今回、NTT西日本の子会社の元派遣社員が逮捕されたことについて、山田養蜂場は「ご迷惑をおかけしたお客さまに改めておわび申し上げます。個人情報の保護に関する社内研修や、外部委託先への定期的な監査など、引き続き再発防止に向けた取り組みを進めていきます」とコメントしています。
流出した個人情報 被害拡大の要因は
この問題で、関係する自治体や団体が相次いで明らかになり、流出した個人情報は、委託元の69の自治体や企業などが保有するおよそ928万件に上っています。
このうち、福岡県では、委託した自動車税のコールセンター業務に関して合わせて16万2828人の納税者の名前や電話番号、住所、生年月日などの個人情報の流出が確認されました。
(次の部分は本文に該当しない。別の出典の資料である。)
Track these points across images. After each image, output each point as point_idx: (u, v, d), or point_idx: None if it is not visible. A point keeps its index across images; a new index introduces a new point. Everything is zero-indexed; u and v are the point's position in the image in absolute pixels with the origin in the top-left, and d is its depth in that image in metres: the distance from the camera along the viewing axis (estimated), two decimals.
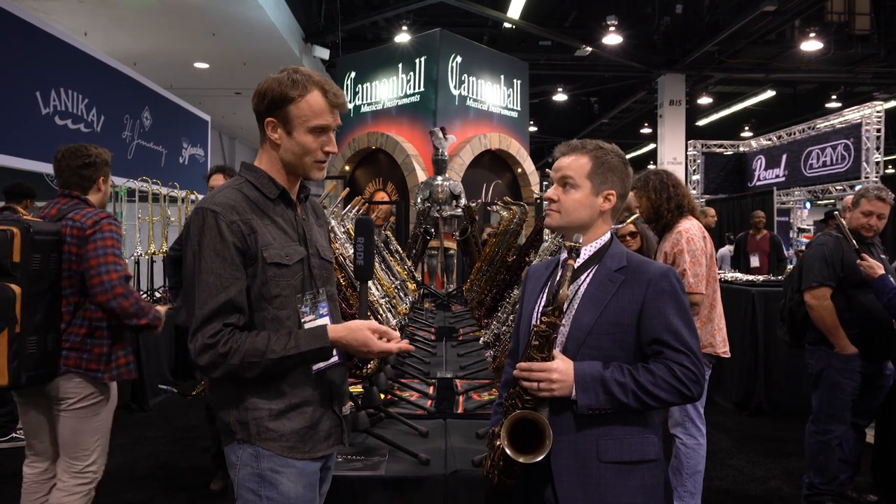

NTT西日本の子会社「NTTビジネスソリューションズ」などによりますと、コールセンターシステムの運用保守業務を担当していた元派遣社員が去年2月までの10年近くにわたって情報を不正に持ち出していました。
会社側によりますと、この元派遣社員には顧客情報の入ったサーバーにアクセスする権限が与えられていて、サーバーから自身が業務で使用する端末に情報をダウンロードできるようになっていました。
そして、その端末にはUSBメモリなどの外部記録媒体を接続でき、情報を持ち出すこともできたということです。
おととし4月にはマーケティング事業を手がけるNTT西日本の別の子会社に、取引先から情報流出の指摘があり、会社が調査をしたものの不正に気付けず、被害が拡大する要因となりました。
このため会社側は端末にUSBメモリなどを接続できないようにするなどの当面の対策を行ったうえで、抜本的な対策を行うとしています。